喜矢武「いや結構時間かかるっすね。図面がある分サクサク行くのかなと思いきや……DIYって大変ですね。村山さんからは蝶番(ちょうつがい)をつけるのが難しいと聞いてたんですけど、普通にネジを留めるのが難しかったです。けっこう集中力がいるなあと」
真剣にネジを打ち込む喜矢武さん
喜矢武「今回制作したテーブルは複雑な仕掛けが多かったので、必然的にネジを打ち込む箇所も増えたし、細かな仕掛けを実現するために微調整が必要になりました。そのあたりが難しかったですね。難しかった分、複雑な仕掛けがある台車もちゃんとDIYで作れるんだなあと感動しました。使い勝手も絶対いいし、折り畳めて持ち運びもできるのもいいですね。
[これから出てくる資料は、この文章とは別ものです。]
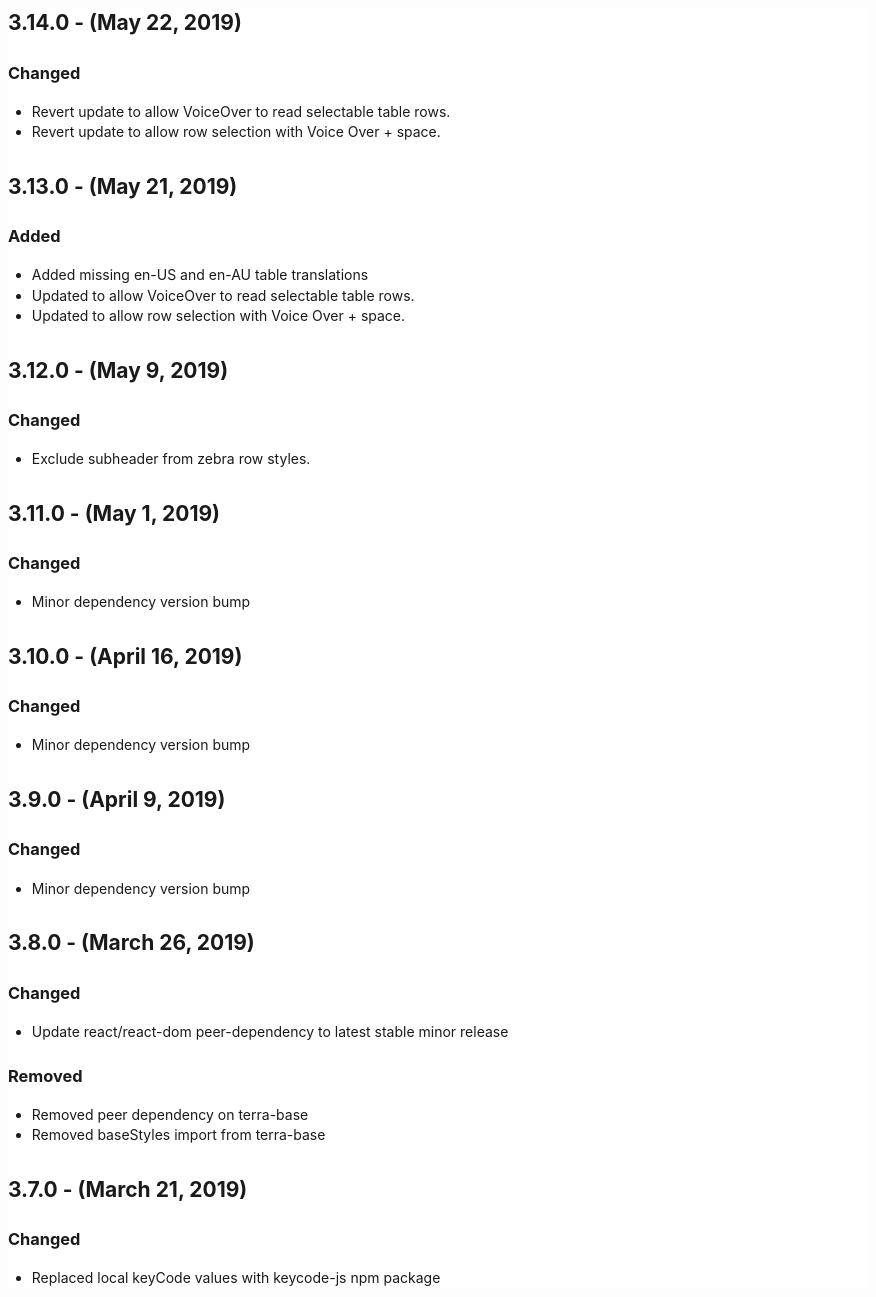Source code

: 3.14.0 - (May 22, 2019)
------------------
### Changed
* Revert update to allow VoiceOver to read selectable table rows.
* Revert update to allow row selection with Voice Over + space.

3.13.0 - (May 21, 2019)
------------------
### Added
* Added missing en-US and en-AU table translations
* Updated to allow VoiceOver to read selectable table rows.
* Updated to allow row selection with Voice Over + space.

3.12.0 - (May 9, 2019)
------------------
### Changed
* Exclude subheader from zebra row styles.

3.11.0 - (May 1, 2019)
------------------
### Changed
* Minor dependency version bump

3.10.0 - (April 16, 2019)
------------------
### Changed
* Minor dependency version bump

3.9.0 - (April 9, 2019)
------------------
### Changed
* Minor dependency version bump

3.8.0 - (March 26, 2019)
------------------
### Changed
* Update react/react-dom peer-dependency to latest stable minor release

### Removed
* Removed peer dependency on terra-base
* Removed baseStyles import from terra-base

3.7.0 - (March 21, 2019)
------------------
### Changed
* Replaced local keyCode values with keycode-js npm package
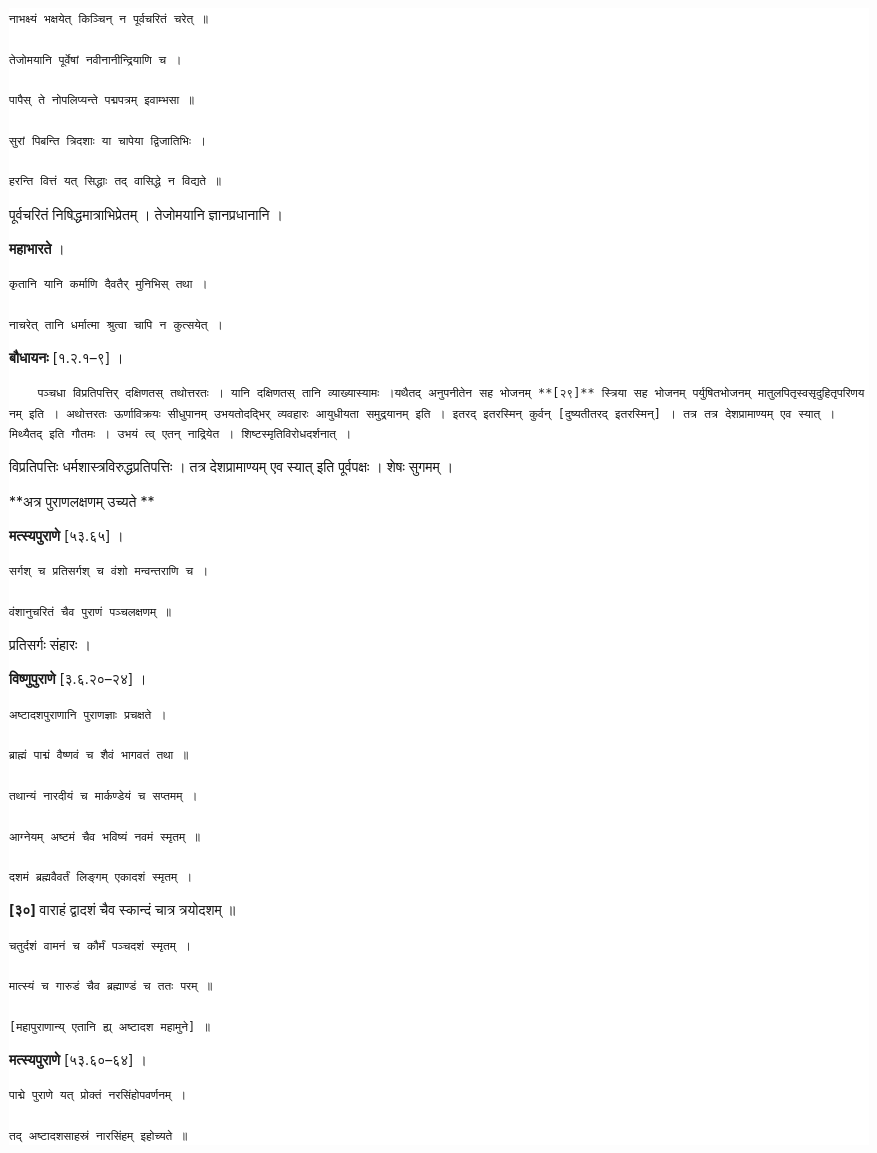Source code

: 	नाभक्ष्यं भक्षयेत् किञ्चिन् न पूर्वचरितं चरेत् ॥

	तेजोमयानि पूर्वेषां नवीनानीन्द्रियाणि च ।

	पापैस् ते नोपलिप्यन्ते पद्मपत्रम् इवाम्भसा ॥

	सुरां पिबन्ति त्रिदशाः या चापेया द्विजातिभिः ।

	हरन्ति वित्तं यत् सिद्धाः तद् वासिद्धे न विद्यते ॥

पूर्वचरितं निषिद्धमात्राभिप्रेतम् । तेजोमयानि ज्ञानप्रधानानि ।

**महाभारते** ।

	कृतानि यानि कर्माणि दैवतैर् मुनिभिस् तथा ।

	नाचरेत् तानि धर्मात्मा श्रुत्वा चापि न कुत्सयेत् ।

**बौधायनः** [१.२.१–९] ।


        पञ्चधा विप्रतिपत्तिर् दक्षिणतस् तथोत्तरतः । यानि दक्षिणतस् तानि व्याख्यास्यामः ।यथैतद् अनुपनीतेन सह भोजनम् **[२९]** स्त्रिया सह भोजनम् पर्युषितभोजनम् मातुलपितृस्वसृदुहितृपरिणयनम् इति । अथोत्तरतः ऊर्णाविक्रयः सीधुपानम् उभयतोदद्भिर् व्यवहारः आयुधीयता समुद्रयानम् इति । इतरद् इतरस्मिन् कुर्वन् [दुष्यतीतरद् इतरस्मिन्] । तत्र तत्र देशप्रामाण्यम् एव स्यात् । मिथ्यैतद् इति गौतमः । उभयं त्व् एतन् नाद्रियेत । शिष्टस्मृतिविरोधदर्शनात् ।

विप्रतिपत्तिः धर्मशास्त्रविरुद्धप्रतिपत्तिः । तत्र देशप्रामाण्यम् एव स्यात् इति पूर्वपक्षः । शेषः सुगमम् ।

**अत्र पुराणलक्षणम् उच्यते **

**मत्स्यपुराणे** [५३.६५] ।

	सर्गश् च प्रतिसर्गश् च वंशो मन्वन्तराणि च ।

	वंशानुचरितं चैव पुराणं पञ्चलक्षणम् ॥

प्रतिसर्गः संहारः ।

**विष्णुपुराणे** [३.६.२०–२४] ।

	अष्टादशपुराणानि पुराणज्ञाः प्रचक्षते ।

	ब्राह्मं पाद्मं वैष्णवं च शैवं भागवतं तथा ॥

	तथान्यं नारदीयं च मार्कण्डेयं च सप्तमम् ।

	आग्नेयम् अष्टमं चैव भविष्यं नवमं स्मृतम् ॥

	दशमं ब्रह्मवैवर्तं लिङ्गम् एकादशं स्मृतम् ।

**[३०]** वाराहं द्वादशं चैव स्कान्दं चात्र त्रयोदशम् ॥

	चतुर्दशं वामनं च कौर्मं पञ्चदशं स्मृतम् ।

	मात्स्यं च गारुडं चैव ब्रह्माण्डं च ततः परम् ॥

	[महापुराणान्य् एतानि ह्य् अष्टादश महामुने] ॥

**मत्स्यपुराणे** [५३.६०–६४] ।

	पाद्मे पुराणे यत् प्रोक्तं नरसिंहोपवर्णनम् ।

	तद् अष्टादशसाहस्रं नारसिंहम् इहोच्यते ॥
それと、商品化できそうですね、オリジナル台車。ゴールデンボンバーのロゴを入れて売りますわ(※売りません)。今回を機にカインズさんも僕の名を取り「キャインズ」に名前を変えていただけませんかね。そしたら僕はキャインズ代表になれるように頑張ります」
「キャインズ代表を目指す」と意気込む喜矢武さん
普段から複雑な段ボール工作をしているだけあって、DIYへの理解や作業への飲み込みの早さを見せた喜矢武さん。「作業工程と出来上がりが思い浮かんだものはだいたい作れる」と豪語するように、ものづくりの神に微笑まれているようです。
喜矢武さんのこだわり満載の台車、もしかしたら次のライブでその姿を拝めるかもしれません。そして、台車だけでなく、ライブを盛り上げる、ヘンテコだけどクオリティの高い段ボール工作が、喜矢武さんのDIY魂から生まれているんだなということを知ると、次のライブがもっと楽しくなるかも知れませんよ。
2023年7月28日、小田原アリーナで開催された「ODAWARA SUMMER FESTIAL」。トリを務めたゴールデンボンバーの演奏中、喜矢武さんがおもむろに「フェス飯のたこ焼きを食べたい」と言い始めます。
時計を見ると20時前。たこ焼きを食べに行くにしても、トリが終わった頃にはどのお店も閉店しているのでは……と思っていると、喜矢武さんが突然ステージアウト。次の瞬間、舞台袖から「たこ焼き屋さん」に扮して出てきたではありませんか! たこ焼き屋台に「魔改造」された、あの台車とともに……。
台車の上にはホットプレートや調味料類も見える
台車がステージ上にあったのは1分程度で、その間、喜矢武さんは台車に置かれたホットプレートの上で何かを焼いているように見えました。黒幕の裏に隠された机下段に、あらかじめ隠しておいたタコを取り出していましたが、結局、喜矢武さんはたこ焼きにありつけず終了。台車自体は今後もどこかのライブでご活用いただけることでしょう。
また、今回のライブ使用にあたり、喜矢武さんからコメントもいただきました。
喜矢武「ニス塗ってノボリを付けられる金具を付けて(半分以上マネージャーが笑)良い感じに仕上がりました!! たぶんまたちょいちょい加工しつつ息子の様に育てながら使っていきたいと思います! カインズさん素敵な小道具をありがとうございました(^^)」
みなさんもゴールデンボンバーのライブへ行かれた際は、「カインズでDIYしていた台車」がどこで登場するか、ぜひチェックしてみてくださいね。